Lines with "Number": copy each one from the listing below.

■ ■ ■

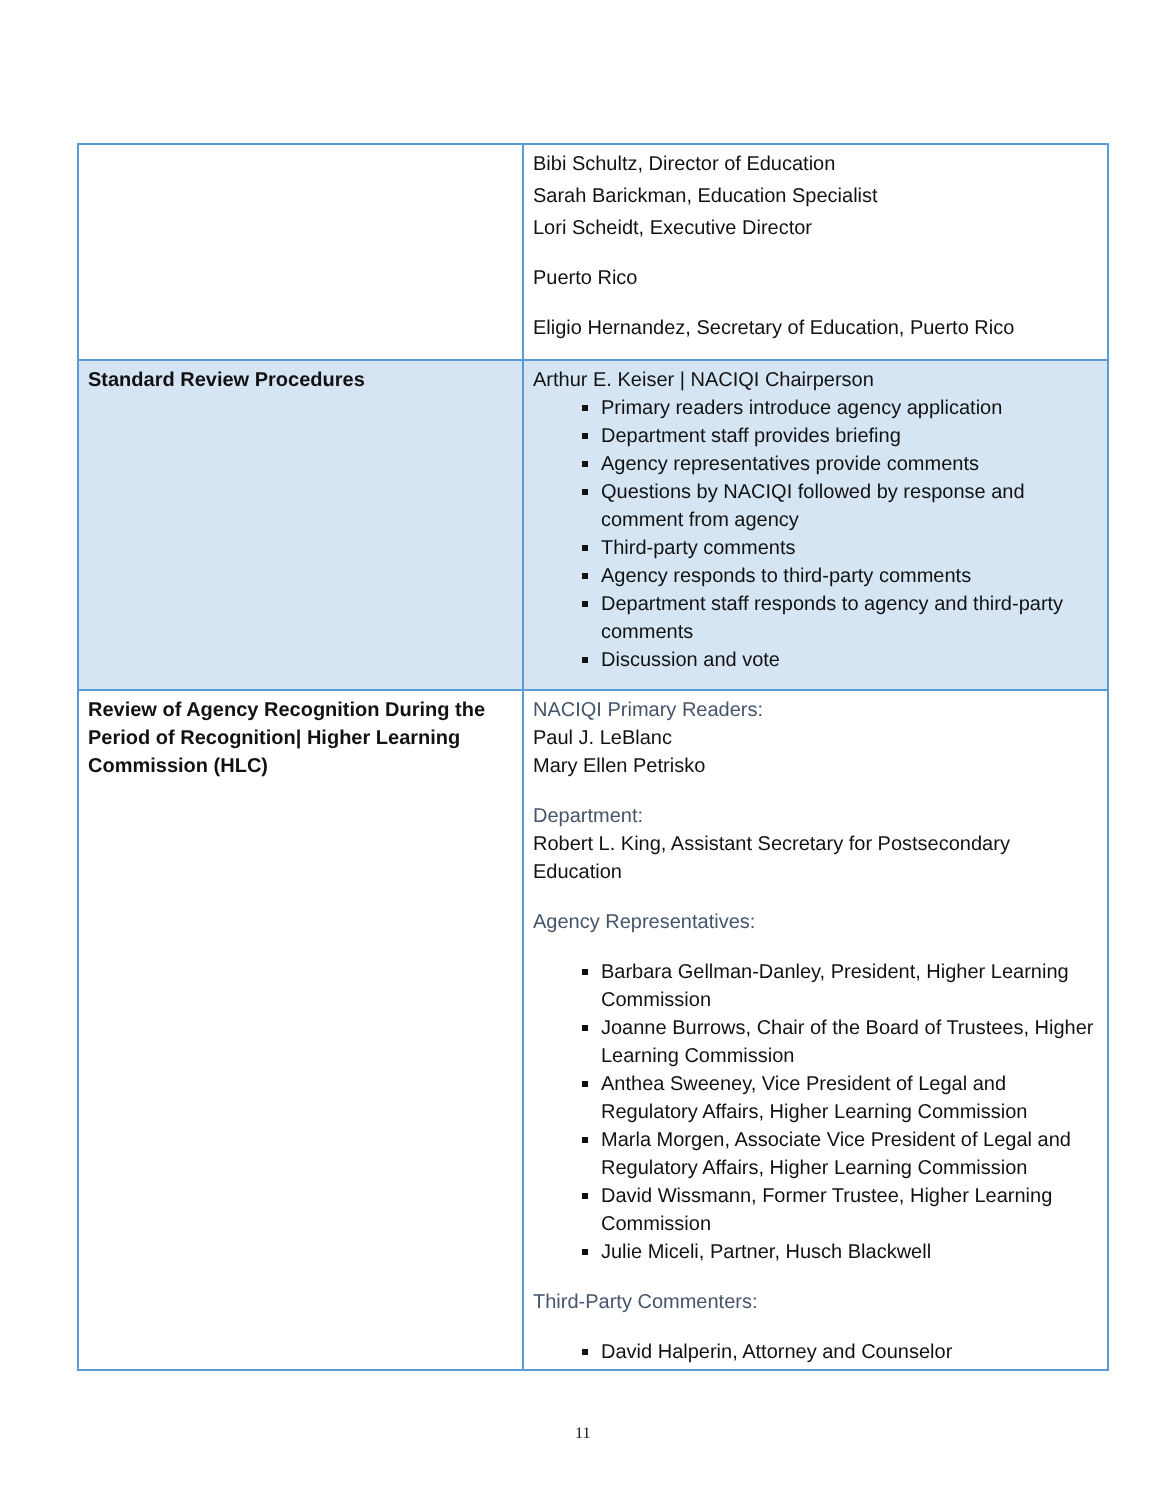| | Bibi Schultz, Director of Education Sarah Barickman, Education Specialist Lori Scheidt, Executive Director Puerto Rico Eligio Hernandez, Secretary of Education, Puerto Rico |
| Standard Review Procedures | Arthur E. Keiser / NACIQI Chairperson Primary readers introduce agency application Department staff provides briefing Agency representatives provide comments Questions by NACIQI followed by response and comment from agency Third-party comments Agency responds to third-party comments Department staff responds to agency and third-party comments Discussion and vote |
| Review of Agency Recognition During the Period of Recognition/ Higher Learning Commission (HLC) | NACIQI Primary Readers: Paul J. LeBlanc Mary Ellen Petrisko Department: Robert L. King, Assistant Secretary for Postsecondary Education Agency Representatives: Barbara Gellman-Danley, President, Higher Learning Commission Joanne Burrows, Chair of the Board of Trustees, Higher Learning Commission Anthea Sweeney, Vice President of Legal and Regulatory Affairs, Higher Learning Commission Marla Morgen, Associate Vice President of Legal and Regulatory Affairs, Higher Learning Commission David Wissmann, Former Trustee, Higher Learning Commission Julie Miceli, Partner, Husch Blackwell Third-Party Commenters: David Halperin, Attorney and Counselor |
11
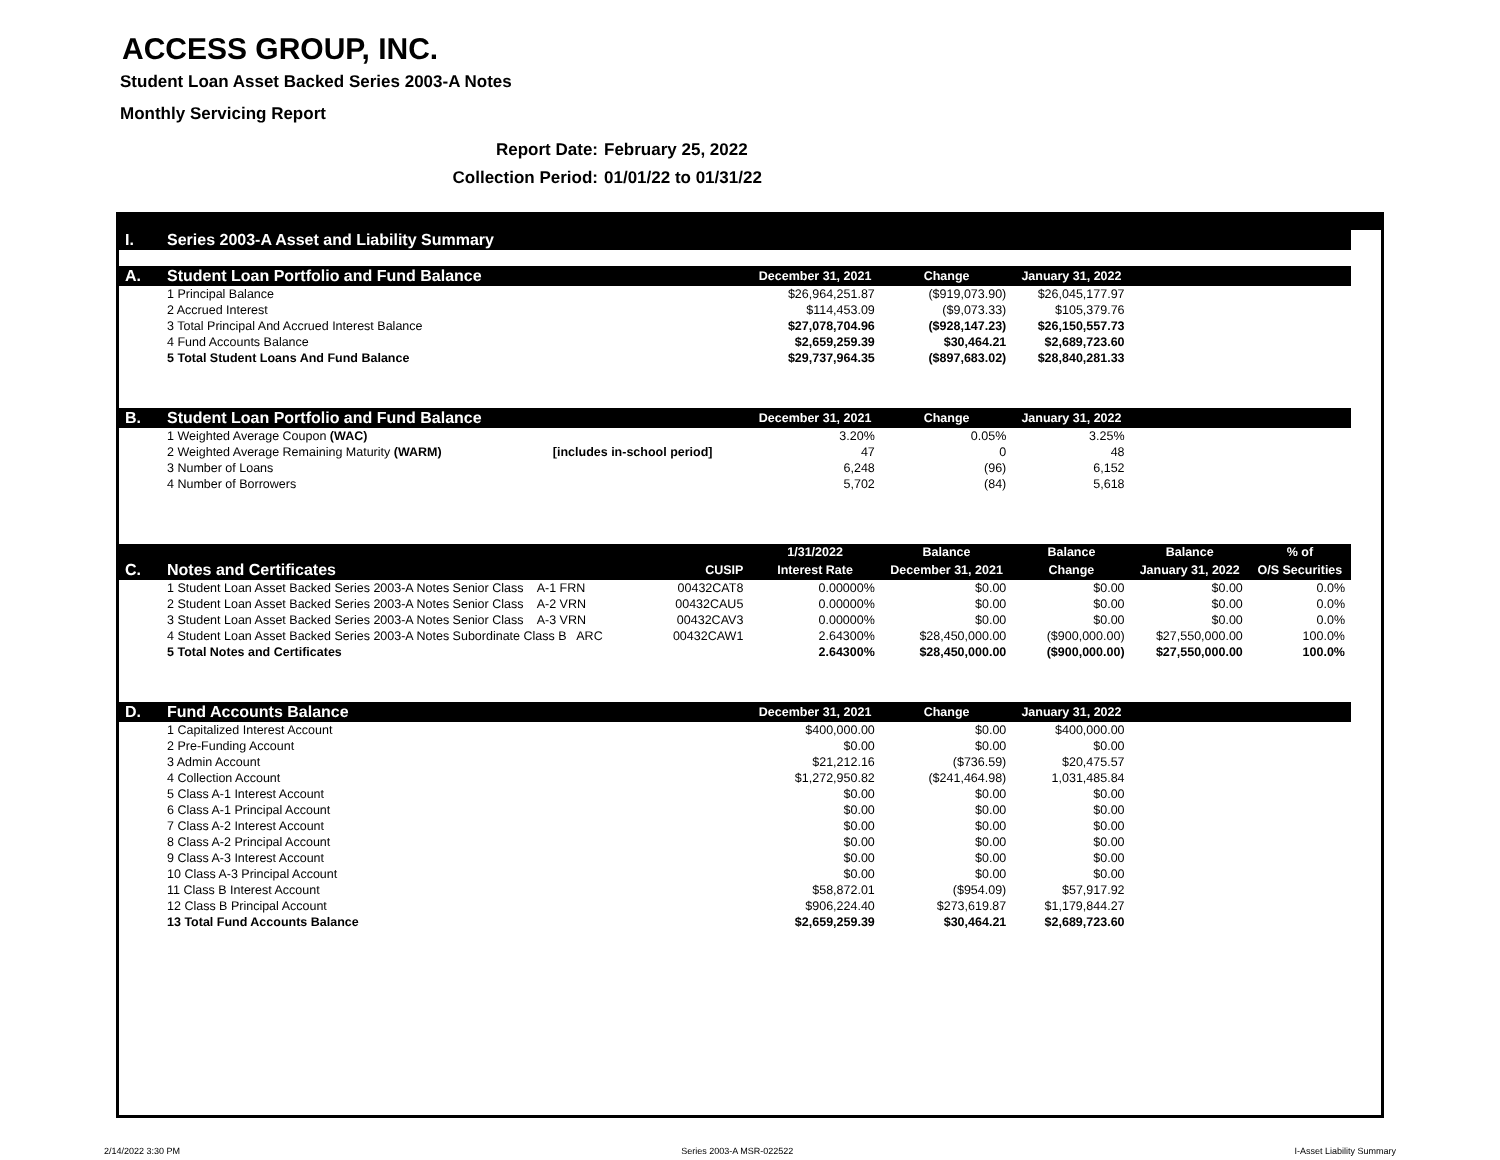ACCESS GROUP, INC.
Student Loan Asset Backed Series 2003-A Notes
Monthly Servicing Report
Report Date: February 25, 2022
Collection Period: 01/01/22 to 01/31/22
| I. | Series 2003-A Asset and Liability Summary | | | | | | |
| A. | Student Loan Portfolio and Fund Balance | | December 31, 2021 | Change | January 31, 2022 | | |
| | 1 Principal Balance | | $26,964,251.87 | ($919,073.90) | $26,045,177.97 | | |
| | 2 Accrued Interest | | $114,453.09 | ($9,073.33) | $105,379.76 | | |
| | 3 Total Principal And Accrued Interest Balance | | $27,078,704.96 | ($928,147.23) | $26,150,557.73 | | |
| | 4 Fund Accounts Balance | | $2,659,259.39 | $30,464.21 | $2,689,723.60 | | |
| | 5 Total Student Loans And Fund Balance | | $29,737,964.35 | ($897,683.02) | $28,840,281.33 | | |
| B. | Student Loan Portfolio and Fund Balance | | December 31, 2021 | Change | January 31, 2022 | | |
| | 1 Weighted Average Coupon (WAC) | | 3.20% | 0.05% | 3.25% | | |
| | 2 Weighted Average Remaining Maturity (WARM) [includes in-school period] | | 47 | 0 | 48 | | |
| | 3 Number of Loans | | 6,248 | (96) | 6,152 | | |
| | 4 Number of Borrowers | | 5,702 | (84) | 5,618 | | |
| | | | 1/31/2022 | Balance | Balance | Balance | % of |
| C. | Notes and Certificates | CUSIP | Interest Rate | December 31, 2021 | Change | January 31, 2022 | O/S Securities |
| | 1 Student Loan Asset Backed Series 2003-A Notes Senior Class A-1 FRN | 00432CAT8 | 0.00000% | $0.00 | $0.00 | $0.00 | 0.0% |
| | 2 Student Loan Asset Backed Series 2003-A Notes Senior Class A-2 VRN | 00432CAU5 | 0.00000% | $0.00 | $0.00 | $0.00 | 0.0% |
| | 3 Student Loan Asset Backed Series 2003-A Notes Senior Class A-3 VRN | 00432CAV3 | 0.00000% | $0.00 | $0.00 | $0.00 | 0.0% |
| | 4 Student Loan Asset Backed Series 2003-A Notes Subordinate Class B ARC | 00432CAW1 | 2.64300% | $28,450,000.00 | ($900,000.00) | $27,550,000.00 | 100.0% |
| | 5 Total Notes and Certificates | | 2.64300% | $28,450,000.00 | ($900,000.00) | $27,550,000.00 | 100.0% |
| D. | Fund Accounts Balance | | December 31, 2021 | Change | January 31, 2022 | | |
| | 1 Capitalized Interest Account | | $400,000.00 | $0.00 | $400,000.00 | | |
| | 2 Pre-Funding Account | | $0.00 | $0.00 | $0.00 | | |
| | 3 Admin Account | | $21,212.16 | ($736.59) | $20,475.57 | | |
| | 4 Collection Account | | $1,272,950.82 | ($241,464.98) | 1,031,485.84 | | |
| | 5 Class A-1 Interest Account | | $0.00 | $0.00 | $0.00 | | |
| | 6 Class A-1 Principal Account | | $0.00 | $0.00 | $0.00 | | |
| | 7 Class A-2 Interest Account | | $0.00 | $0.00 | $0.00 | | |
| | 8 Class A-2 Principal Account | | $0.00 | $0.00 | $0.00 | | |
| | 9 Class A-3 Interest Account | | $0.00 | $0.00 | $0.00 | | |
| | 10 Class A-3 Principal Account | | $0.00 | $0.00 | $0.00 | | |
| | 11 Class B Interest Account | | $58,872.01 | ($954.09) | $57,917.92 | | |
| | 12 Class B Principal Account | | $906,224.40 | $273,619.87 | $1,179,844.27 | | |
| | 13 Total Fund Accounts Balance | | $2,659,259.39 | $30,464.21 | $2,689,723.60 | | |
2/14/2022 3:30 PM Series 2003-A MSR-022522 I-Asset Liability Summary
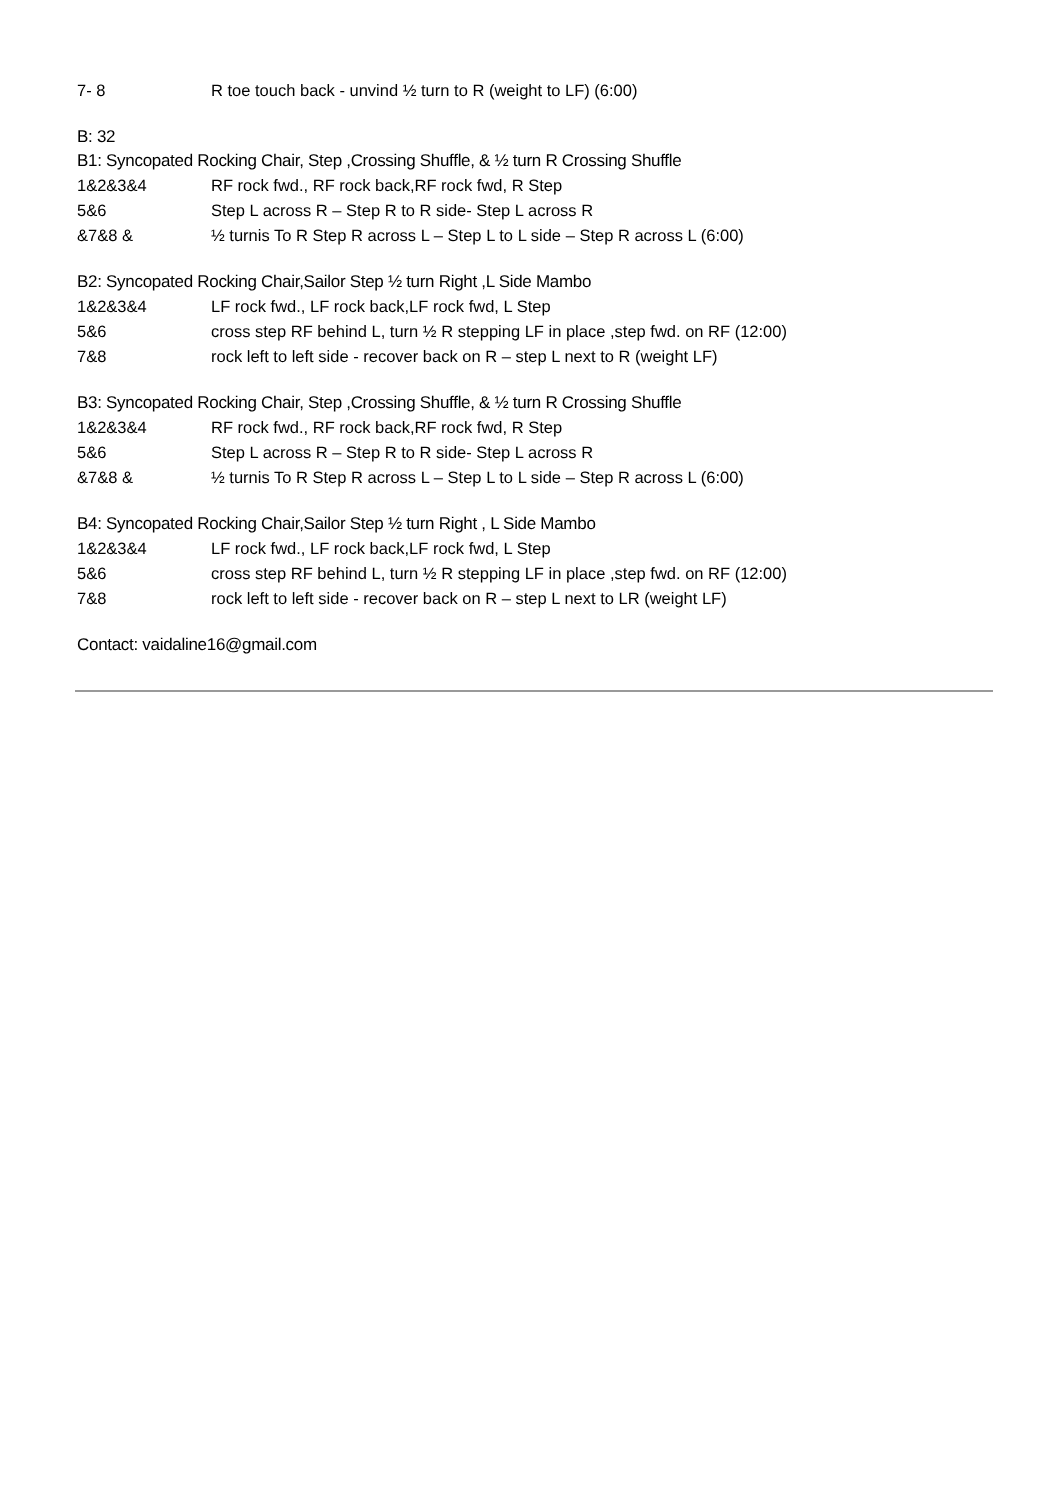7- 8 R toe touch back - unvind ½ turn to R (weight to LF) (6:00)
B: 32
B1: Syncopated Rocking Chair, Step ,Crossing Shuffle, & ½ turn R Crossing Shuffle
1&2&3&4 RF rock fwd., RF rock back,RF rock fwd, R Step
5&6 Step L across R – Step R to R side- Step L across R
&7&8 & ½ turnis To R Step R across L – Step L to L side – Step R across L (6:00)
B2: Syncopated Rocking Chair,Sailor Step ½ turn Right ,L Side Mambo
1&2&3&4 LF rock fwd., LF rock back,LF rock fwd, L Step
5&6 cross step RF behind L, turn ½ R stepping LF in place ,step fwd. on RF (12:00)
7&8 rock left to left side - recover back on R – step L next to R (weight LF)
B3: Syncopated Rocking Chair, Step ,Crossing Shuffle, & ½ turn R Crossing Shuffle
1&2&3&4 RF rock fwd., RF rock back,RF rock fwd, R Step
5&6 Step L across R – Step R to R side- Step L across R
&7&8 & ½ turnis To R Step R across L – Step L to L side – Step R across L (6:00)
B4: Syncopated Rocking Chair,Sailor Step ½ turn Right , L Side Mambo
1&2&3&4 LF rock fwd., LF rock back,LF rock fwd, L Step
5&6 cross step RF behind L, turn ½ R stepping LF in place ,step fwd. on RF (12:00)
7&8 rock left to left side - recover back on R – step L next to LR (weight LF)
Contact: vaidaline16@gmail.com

■ ■ ■

• [YOUR RESPONSE]:
| | 3 Number of Loans | | 6,248 | (96) | 6,152 | | |
| | 4 Number of Borrowers | | 5,702 | (84) | 5,618 | | |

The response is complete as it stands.